Un petit somme, bercé par Monsieur Le Temps qui passe. Toujours ça de pris sur les prussiens, disait-on dans l’armée.


Un souvenir d’hier, me revint alors en mémoire…


Jeune garçon, lecteur boulimique d’anticipation et d’aventures extraordinaires, je me revois plongé dans un bouquin captivant : « La guerre des mondes » de H.G Wells. Je m’étais endormi, et la fumée des coups de feu, des gaz de combat, l’odeur prenante de sueur et de sang mêlée de larme, m’envahissait. J’y étais, lilliputien devant les énormes engins martiens, les hurlements des sirènes, je faisais la guerre.
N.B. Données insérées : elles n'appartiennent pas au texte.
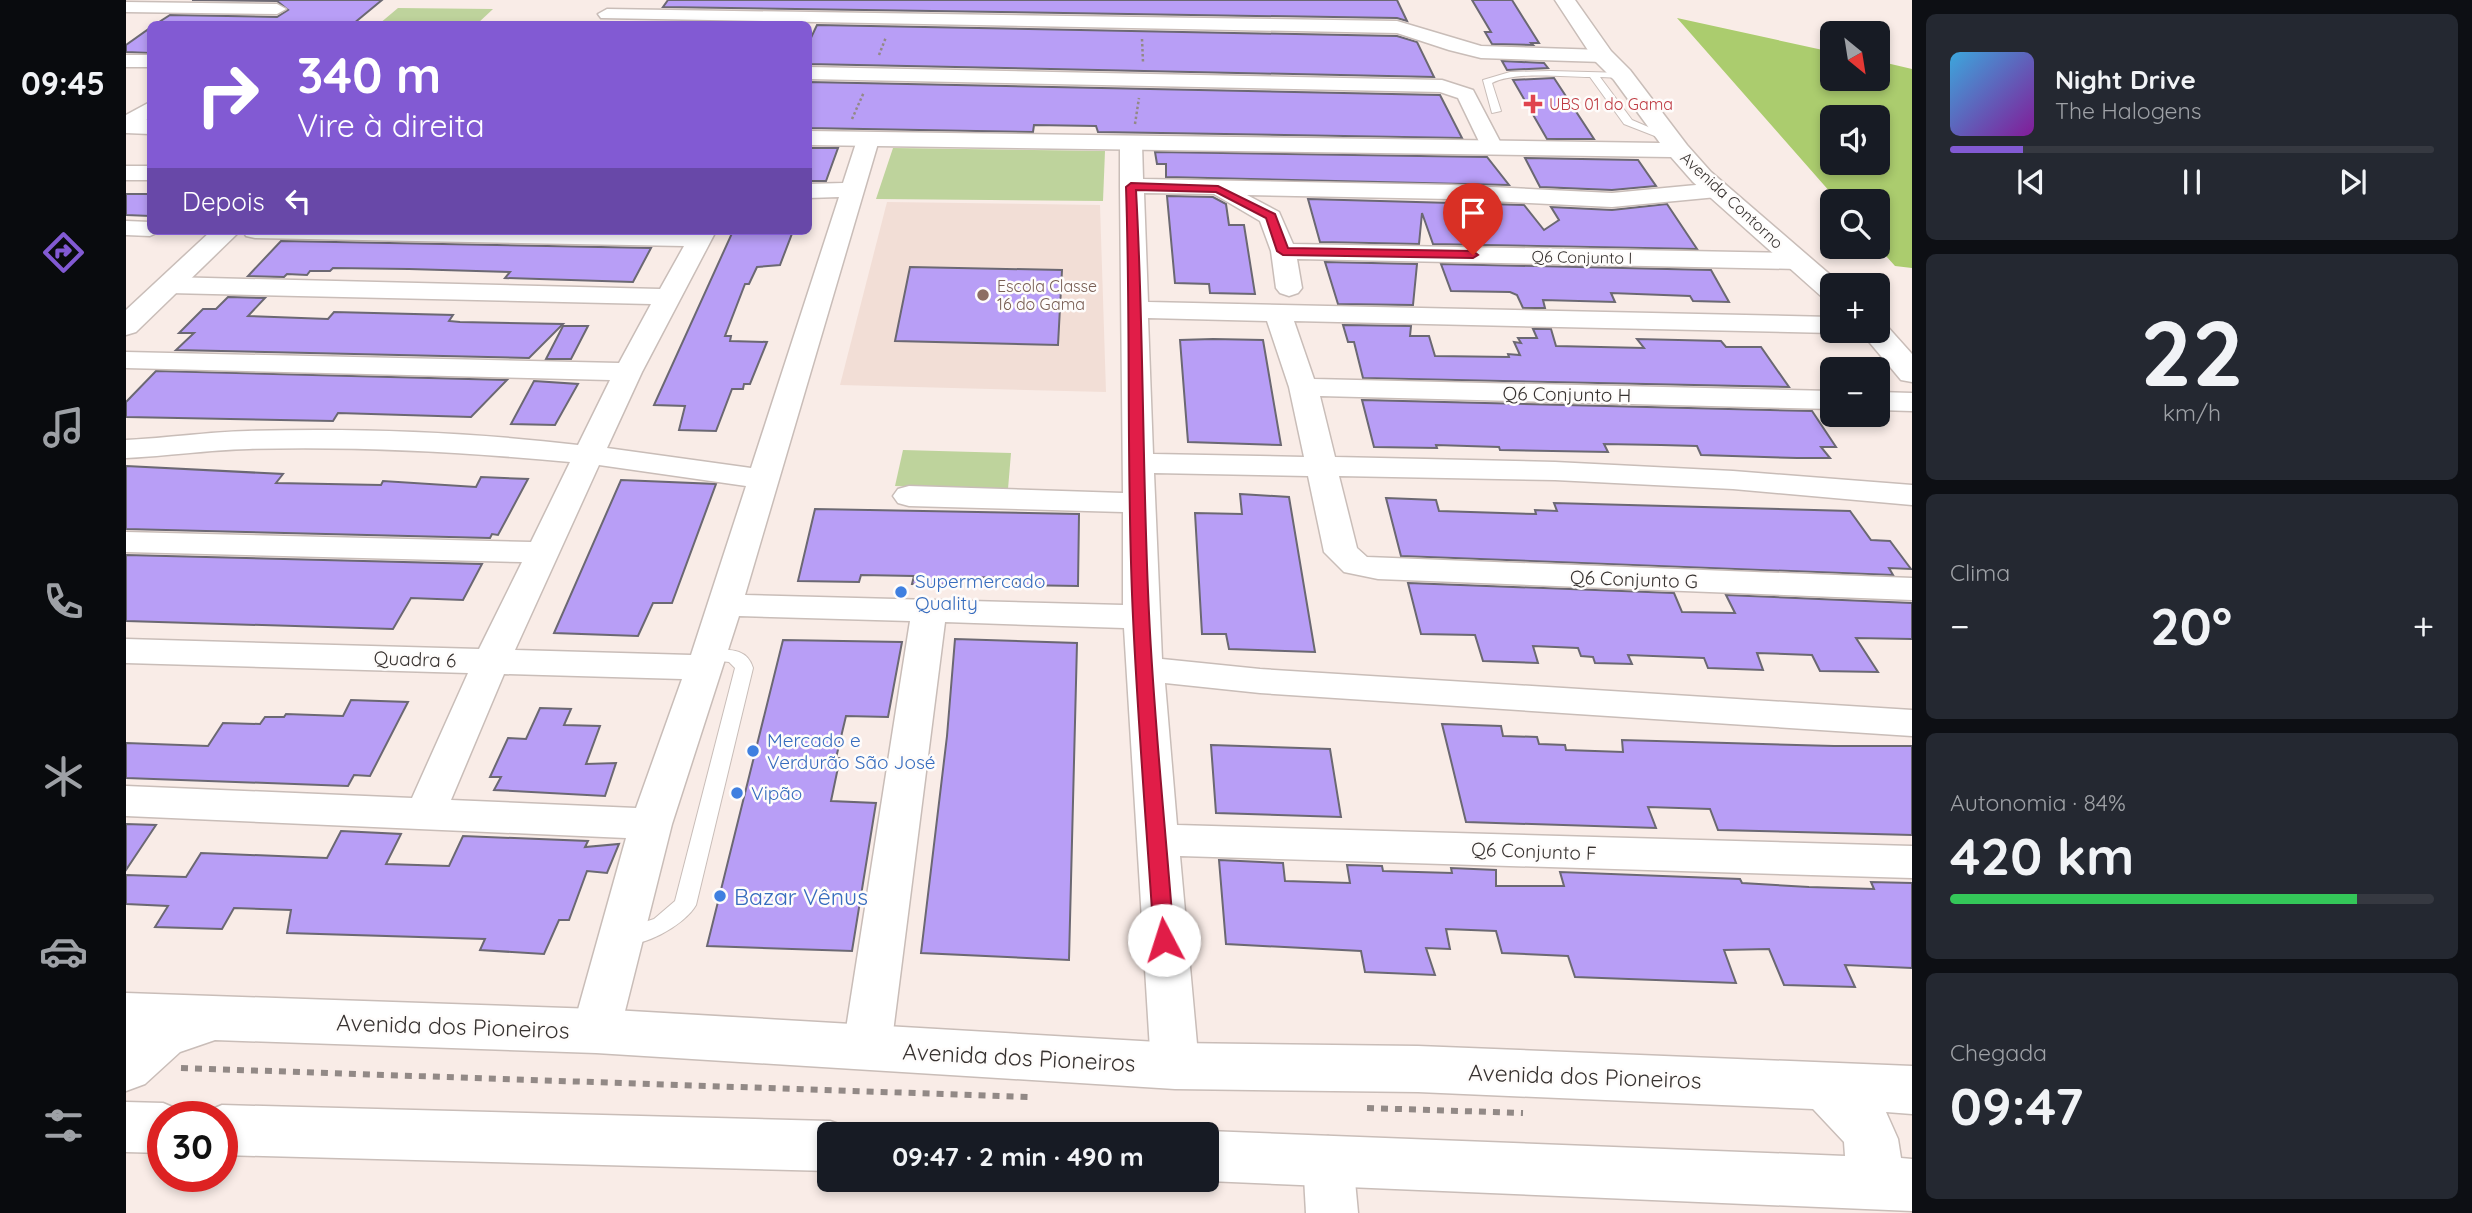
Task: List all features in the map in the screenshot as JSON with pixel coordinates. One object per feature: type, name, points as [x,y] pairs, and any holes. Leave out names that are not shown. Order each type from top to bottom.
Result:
[{"type":"street","name":"Avenida Contorno","points":[[1565,0],[1598,65],[1622,75],[1674,144],[1717,190],[1820,280]]},
{"type":"street","points":[[126,7],[283,4]]},
{"type":"street","points":[[261,21],[283,4]]},
{"type":"street","points":[[607,13],[1397,27],[1421,31],[1452,44],[1480,51],[1598,65]]},
{"type":"street","points":[[126,61],[147,61]]},
{"type":"street","points":[[812,73],[1442,86],[1466,94],[1493,149]]},
{"type":"street","points":[[126,126],[147,110]]},
{"type":"street","points":[[126,126],[147,127]]},
{"type":"street","points":[[812,138],[1493,149],[1674,144]]},
{"type":"street","points":[[596,1031],[618,939],[651,824],[707,662],[868,139]]},
{"type":"street","points":[[1131,143],[1141,617],[1175,1066]]},
{"type":"street","points":[[126,173],[147,173]]},
{"type":"street","points":[[1131,187],[1451,192],[1600,200],[1674,197],[1717,190]]},
{"type":"street","points":[[1218,189],[1271,217],[1283,251],[1289,288]]},
{"type":"street","points":[[812,191],[853,190]]},
{"type":"street","points":[[126,228],[147,229]]},
{"type":"street","points":[[126,326],[222,235]]},
{"type":"street","points":[[426,813],[491,662],[628,372],[702,235]]},
{"type":"street","name":"Q6 Conjunto I","points":[[1283,251],[1798,261]]},
{"type":"street","points":[[169,285],[668,297]]},
{"type":"street","points":[[1136,310],[1820,325]]},
{"type":"street","points":[[1278,314],[1303,387],[1321,467]]},
{"type":"street","points":[[1886,343],[1912,373]]},
{"type":"street","points":[[126,360],[628,372]]},
{"type":"street","name":"Q6 Conjunto H","points":[[1303,387],[1820,400]]},
{"type":"street","points":[[1890,401],[1912,402]]},
{"type":"street","points":[[126,449],[248,440],[533,447],[596,443],[654,463],[764,479]]},
{"type":"street","points":[[1136,463],[1597,472],[1912,495]]},
{"type":"street","name":"Q6 Conjunto G","points":[[1321,467],[1341,552],[1356,565],[1378,569],[1912,589]]},
{"type":"street","points":[[909,496],[1137,503]]},
{"type":"street","points":[[126,542],[543,552]]},
{"type":"street","points":[[724,606],[1141,617]]},
{"type":"street","points":[[867,1048],[929,612]]},
{"type":"street","name":"Quadra 6","points":[[126,651],[491,662],[707,662]]},
{"type":"street","points":[[1144,669],[1260,681],[1912,723]]},
{"type":"street","points":[[126,801],[651,824]]},
{"type":"street","name":"Q6 Conjunto F","points":[[1156,840],[1912,862]]},
{"type":"street","name":"Avenida dos Pioneiros","points":[[126,1015],[596,1031],[1175,1066],[1418,1069],[1912,1090]]},
{"type":"street","points":[[126,1067],[162,1036],[212,1019]]},
{"type":"street","points":[[1824,1085],[1865,1125],[1872,1139],[1876,1161],[1890,1185]]},
{"type":"street","points":[[126,1127],[147,1128]]},
{"type":"street","points":[[238,1130],[817,1146]]},
{"type":"street","points":[[1219,1156],[1890,1185]]},
{"type":"street","points":[[1328,1159],[1332,1213]]},
{"type":"lane","points":[[1496,111],[1486,82],[1490,78],[1598,65],[1628,122],[1674,144]]},
{"type":"lane","points":[[618,939],[662,925],[677,915],[685,905],[744,668],[742,661],[733,656],[707,662]]},
{"type":"path","points":[[126,1067],[1045,1097]]},
{"type":"path","points":[[1364,1108],[1531,1114]]},
{"type":"shaded area","name":"Escola Classe 16 do Gama","points":[[887,202],[1100,205],[1106,392],[840,385]]},
{"type":"green space","points":[[398,8],[493,9],[480,21],[383,21]]},
{"type":"green space","points":[[1677,18],[1820,49],[1820,91],[1890,91],[1890,64],[1912,69],[1912,268],[1895,266],[1889,259],[1890,189],[1827,189]]},
{"type":"green space","points":[[893,148],[1105,151],[1103,201],[876,199]]},
{"type":"green space","points":[[903,450],[1011,453],[1008,489],[895,486]]},
{"type":"building","points":[[192,0],[382,0],[357,21],[161,21],[170,15],[277,17],[288,10],[277,1]]},
{"type":"building","points":[[668,0],[1397,0],[1407,21],[1397,18],[663,7]]},
{"type":"building","points":[[1472,0],[1512,0],[1539,43],[1492,44],[1485,32],[1491,32]]},
{"type":"building","points":[[817,25],[1397,36],[1417,42],[1434,77],[812,64],[812,36]]},
{"type":"building","points":[[147,30],[147,53],[126,52],[126,45]]},
{"type":"building","points":[[1502,61],[1544,63],[1548,68],[1507,70]]},
{"type":"building","name":"UBS 01 do Gama","points":[[1554,78],[1594,139],[1547,139],[1513,80]]},
{"type":"building","points":[[812,82],[1440,95],[1462,138],[1098,132],[1096,126],[1034,125],[1033,132],[812,128]]},
{"type":"building","points":[[812,148],[838,148],[826,181],[812,181]]},
{"type":"building","points":[[1155,152],[1487,157],[1509,185],[1166,177],[1166,164],[1157,164]]},
{"type":"building","points":[[1525,158],[1638,160],[1656,186],[1612,190],[1540,187]]},
{"type":"building","points":[[126,194],[147,194],[147,216],[126,215]]},
{"type":"building","points":[[1167,196],[1213,197],[1226,204],[1229,225],[1244,225],[1255,294],[1210,293],[1209,284],[1175,283]]},
{"type":"building","points":[[1308,199],[1524,205],[1544,230],[1559,220],[1551,207],[1612,210],[1667,204],[1697,249],[1433,244],[1422,213],[1419,244],[1320,242]]},
{"type":"building","points":[[731,235],[791,235],[780,265],[757,267],[749,284],[745,284],[725,336],[731,336],[730,341],[767,342],[750,384],[744,384],[743,389],[732,389],[716,431],[679,430],[685,406],[654,405]]},
{"type":"building","points":[[281,241],[651,248],[633,282],[505,278],[510,272],[409,269],[333,268],[330,271],[310,271],[307,275],[248,276]]},
{"type":"building","points":[[1325,262],[1417,264],[1413,305],[1338,304]]},
{"type":"building","points":[[1441,264],[1711,270],[1729,302],[1693,301],[1690,296],[1611,293],[1615,302],[1543,300],[1545,308],[1523,308],[1517,295],[1510,292],[1451,291]]},
{"type":"building","points":[[910,267],[1062,270],[1058,345],[895,341]]},
{"type":"building","points":[[228,297],[265,298],[248,316],[328,319],[334,312],[453,315],[449,321],[563,324],[529,358],[176,350],[194,333],[179,333],[203,309],[216,309]]},
{"type":"building","points":[[1343,325],[1411,326],[1410,336],[1429,336],[1435,356],[1520,355],[1514,342],[1521,343],[1518,338],[1537,338],[1533,329],[1551,329],[1556,346],[1644,348],[1637,339],[1721,341],[1726,347],[1761,347],[1789,387],[1363,378],[1354,342],[1348,342]]},
{"type":"building","points":[[563,326],[588,326],[571,359],[546,359]]},
{"type":"building","points":[[1180,340],[1263,340],[1281,445],[1188,442]]},
{"type":"building","points":[[156,371],[507,380],[471,417],[338,413],[333,421],[126,417],[126,402]]},
{"type":"building","points":[[534,381],[578,384],[555,425],[511,424]]},
{"type":"building","points":[[1362,400],[1812,411],[1820,427],[1836,447],[1821,447],[1830,458],[1797,458],[1701,455],[1697,446],[1661,445],[1604,444],[1608,452],[1500,450],[1499,447],[1436,445],[1437,448],[1374,447]]},
{"type":"building","points":[[126,466],[283,474],[276,483],[381,485],[383,481],[476,487],[481,477],[528,479],[498,535],[492,534],[490,538],[126,529]]},
{"type":"building","points":[[621,480],[716,484],[672,603],[653,603],[638,636],[554,633]]},
{"type":"building","points":[[1240,494],[1289,497],[1315,652],[1229,649],[1226,634],[1202,634],[1195,513],[1242,514]]},
{"type":"building","points":[[1386,498],[1436,500],[1439,511],[1536,514],[1535,510],[1557,511],[1554,503],[1850,511],[1871,540],[1890,541],[1911,569],[1889,568],[1893,575],[1401,556]]},
{"type":"building","points":[[815,509],[1079,514],[1078,586],[1016,585],[1016,578],[964,577],[962,585],[912,584],[914,576],[861,575],[859,582],[798,581]]},
{"type":"building","points":[[126,555],[482,564],[463,600],[411,598],[393,629],[126,621]]},
{"type":"building","points":[[1408,583],[1674,593],[1682,612],[1735,613],[1726,595],[1912,603],[1912,639],[1856,638],[1878,672],[1820,671],[1812,655],[1757,653],[1763,670],[1708,668],[1704,658],[1628,655],[1632,664],[1595,663],[1593,657],[1581,656],[1578,648],[1533,646],[1538,663],[1483,661],[1475,635],[1421,634]]},
{"type":"building","points":[[955,639],[1077,643],[1069,960],[921,953],[947,736]]},
{"type":"building","points":[[783,640],[902,642],[888,717],[846,716],[836,758],[840,758],[831,801],[876,803],[852,951],[707,946]]},
{"type":"building","points":[[351,700],[408,702],[370,776],[354,775],[348,786],[126,778],[126,743],[208,746],[223,723],[260,724],[265,717],[284,717],[286,714],[343,716]]},
{"type":"building","points":[[540,708],[571,709],[564,725],[600,726],[586,764],[616,763],[605,796],[494,790],[501,777],[490,777],[508,738],[526,739]]},
{"type":"building","points":[[1442,724],[1501,726],[1503,736],[1537,737],[1539,744],[1565,745],[1566,750],[1623,752],[1622,740],[1912,746],[1912,835],[1718,830],[1710,809],[1648,807],[1656,828],[1466,822]]},
{"type":"building","points":[[1211,745],[1330,749],[1341,817],[1216,813]]},
{"type":"building","points":[[126,824],[156,825],[126,870]]},
{"type":"building","points":[[341,831],[401,834],[386,864],[449,866],[463,836],[588,841],[585,847],[619,844],[607,873],[587,871],[569,920],[559,920],[544,954],[480,950],[485,939],[287,933],[291,910],[234,908],[222,929],[155,927],[168,906],[126,904],[126,875],[186,877],[201,853],[327,858]]},
{"type":"building","points":[[1219,860],[1283,863],[1285,881],[1350,883],[1347,865],[1382,866],[1383,871],[1452,873],[1451,868],[1496,870],[1496,886],[1564,886],[1560,872],[1740,879],[1742,883],[1809,887],[1874,889],[1871,882],[1912,883],[1912,968],[1845,965],[1855,987],[1784,985],[1769,949],[1724,950],[1736,983],[1575,977],[1568,956],[1502,953],[1496,931],[1446,929],[1450,949],[1426,948],[1435,975],[1365,972],[1361,951],[1226,944]]},
{"type":"place","name":"UBS 01 do Gama","points":[[1533,104]]},
{"type":"place","name":"Escola Classe 16 do Gama","points":[[983,295]]},
{"type":"place","name":"Supermercado Quality","points":[[901,592]]},
{"type":"place","name":"Mercado e Verdurão São José","points":[[753,751]]},
{"type":"place","name":"Vipão","points":[[737,793]]},
{"type":"place","name":"Bazar Vênus","points":[[720,896]]},
{"type":"route","points":[[1164,940],[1141,617],[1136,463],[1136,310],[1131,187],[1218,189],[1271,217],[1283,251],[1473,255]]}]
Il fallait bien sauver le monde ?


Je humais l’odeur des dangers, je me voyais à un moment entré par une lucarne dans une maison, pour me protéger ou résister peut-être, vous savez je n’ai jamais été un héro quoique, puis allongé tranquille… Dans ma somnolence, j’entends tinter la sonnette mécanique de la porte d’entrée. Je me souviens de mon hésitation à me lever. Les martiens sans doute m’attendaient…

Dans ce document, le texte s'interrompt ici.